**ENTRIES SHOWN:**

──────────────────────────────

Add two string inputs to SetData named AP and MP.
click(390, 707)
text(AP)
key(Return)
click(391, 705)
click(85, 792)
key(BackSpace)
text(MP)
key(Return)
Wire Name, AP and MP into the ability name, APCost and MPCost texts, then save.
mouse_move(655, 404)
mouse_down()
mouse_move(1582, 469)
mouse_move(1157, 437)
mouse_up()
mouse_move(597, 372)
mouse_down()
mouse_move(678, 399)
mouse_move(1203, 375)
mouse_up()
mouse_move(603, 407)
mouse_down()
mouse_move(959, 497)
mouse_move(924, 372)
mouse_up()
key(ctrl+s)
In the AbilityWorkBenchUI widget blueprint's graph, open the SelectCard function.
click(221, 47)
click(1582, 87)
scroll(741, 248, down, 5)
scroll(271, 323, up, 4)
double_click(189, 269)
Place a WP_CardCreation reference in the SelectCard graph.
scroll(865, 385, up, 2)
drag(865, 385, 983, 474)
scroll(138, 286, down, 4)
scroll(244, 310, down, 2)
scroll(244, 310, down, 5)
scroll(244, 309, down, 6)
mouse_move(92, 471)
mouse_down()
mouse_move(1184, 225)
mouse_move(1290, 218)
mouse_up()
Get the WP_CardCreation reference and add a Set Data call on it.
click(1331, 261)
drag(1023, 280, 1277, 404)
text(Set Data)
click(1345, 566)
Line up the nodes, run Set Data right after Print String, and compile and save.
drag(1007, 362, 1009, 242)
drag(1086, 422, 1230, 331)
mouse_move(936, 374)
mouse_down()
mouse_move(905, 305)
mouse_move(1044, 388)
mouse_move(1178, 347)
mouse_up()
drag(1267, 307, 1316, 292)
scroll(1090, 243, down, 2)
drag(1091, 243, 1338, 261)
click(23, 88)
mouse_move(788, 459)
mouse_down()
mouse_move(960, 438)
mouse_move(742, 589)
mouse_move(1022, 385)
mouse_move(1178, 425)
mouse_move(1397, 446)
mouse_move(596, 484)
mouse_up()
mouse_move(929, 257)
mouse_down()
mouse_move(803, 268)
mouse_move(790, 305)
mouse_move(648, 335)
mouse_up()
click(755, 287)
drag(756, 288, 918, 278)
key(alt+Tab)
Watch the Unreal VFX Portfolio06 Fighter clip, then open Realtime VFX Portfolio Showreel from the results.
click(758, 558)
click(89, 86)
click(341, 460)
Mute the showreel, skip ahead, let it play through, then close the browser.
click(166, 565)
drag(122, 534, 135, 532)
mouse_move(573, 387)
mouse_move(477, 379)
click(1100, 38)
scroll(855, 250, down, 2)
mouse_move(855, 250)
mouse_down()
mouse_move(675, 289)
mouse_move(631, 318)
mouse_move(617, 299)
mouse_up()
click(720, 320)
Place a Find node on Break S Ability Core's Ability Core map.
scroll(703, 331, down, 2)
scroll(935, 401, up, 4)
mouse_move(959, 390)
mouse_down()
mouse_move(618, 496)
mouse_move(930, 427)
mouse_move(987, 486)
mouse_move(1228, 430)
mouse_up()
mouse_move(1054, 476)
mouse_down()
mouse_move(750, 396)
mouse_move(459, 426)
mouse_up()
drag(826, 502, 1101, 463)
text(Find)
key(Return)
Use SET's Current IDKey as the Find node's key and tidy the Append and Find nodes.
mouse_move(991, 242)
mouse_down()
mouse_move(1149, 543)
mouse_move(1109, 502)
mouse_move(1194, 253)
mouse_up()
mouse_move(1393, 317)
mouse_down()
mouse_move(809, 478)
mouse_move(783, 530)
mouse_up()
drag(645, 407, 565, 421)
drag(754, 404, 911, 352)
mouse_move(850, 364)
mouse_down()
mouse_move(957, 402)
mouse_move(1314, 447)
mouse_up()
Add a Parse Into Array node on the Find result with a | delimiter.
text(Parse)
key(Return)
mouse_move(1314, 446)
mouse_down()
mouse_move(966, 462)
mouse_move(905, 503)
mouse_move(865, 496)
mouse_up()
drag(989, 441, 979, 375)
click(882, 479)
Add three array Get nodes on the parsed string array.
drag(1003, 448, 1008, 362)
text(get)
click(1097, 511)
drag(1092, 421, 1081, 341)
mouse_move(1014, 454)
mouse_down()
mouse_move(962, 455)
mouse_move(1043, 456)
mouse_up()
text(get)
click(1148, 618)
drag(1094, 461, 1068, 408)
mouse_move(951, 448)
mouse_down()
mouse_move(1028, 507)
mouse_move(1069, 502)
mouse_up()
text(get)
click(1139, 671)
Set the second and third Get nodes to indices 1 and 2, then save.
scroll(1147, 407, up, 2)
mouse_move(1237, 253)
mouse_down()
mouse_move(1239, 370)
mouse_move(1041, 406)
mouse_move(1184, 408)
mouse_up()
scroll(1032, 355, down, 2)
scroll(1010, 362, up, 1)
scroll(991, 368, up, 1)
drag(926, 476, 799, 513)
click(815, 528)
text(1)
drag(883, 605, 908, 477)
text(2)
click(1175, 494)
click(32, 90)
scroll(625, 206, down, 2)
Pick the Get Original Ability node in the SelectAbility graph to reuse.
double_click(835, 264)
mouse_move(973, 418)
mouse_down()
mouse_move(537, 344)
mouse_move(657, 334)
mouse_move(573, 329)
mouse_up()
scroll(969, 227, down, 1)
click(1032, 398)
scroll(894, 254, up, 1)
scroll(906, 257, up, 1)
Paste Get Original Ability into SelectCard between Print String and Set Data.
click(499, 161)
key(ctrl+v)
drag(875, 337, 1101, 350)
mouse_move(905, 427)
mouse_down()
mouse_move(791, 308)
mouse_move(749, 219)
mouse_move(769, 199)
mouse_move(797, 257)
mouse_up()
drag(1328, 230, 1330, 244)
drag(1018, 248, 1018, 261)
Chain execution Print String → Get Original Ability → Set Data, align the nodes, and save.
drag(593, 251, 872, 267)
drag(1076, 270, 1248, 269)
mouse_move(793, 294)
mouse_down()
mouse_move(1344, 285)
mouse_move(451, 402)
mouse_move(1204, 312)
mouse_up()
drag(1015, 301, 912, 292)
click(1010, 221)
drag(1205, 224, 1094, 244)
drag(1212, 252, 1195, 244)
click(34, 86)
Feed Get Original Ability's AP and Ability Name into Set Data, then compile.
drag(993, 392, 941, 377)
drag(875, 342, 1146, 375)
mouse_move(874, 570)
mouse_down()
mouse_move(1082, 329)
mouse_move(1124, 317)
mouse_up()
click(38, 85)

──────────────────────────────

**TASK DIRECTIONS:**
The response should be the listing above, limited to the lines between the one holding "drag(883, 605, 908, 477)" and the one holding "click(1032, 398)", inclusive, reproduced exactly.

**RESULT OF THE EXERCISE:**
drag(883, 605, 908, 477)
text(2)
click(1175, 494)
click(32, 90)
scroll(625, 206, down, 2)
Pick the Get Original Ability node in the SelectAbility graph to reuse.
double_click(835, 264)
mouse_move(973, 418)
mouse_down()
mouse_move(537, 344)
mouse_move(657, 334)
mouse_move(573, 329)
mouse_up()
scroll(969, 227, down, 1)
click(1032, 398)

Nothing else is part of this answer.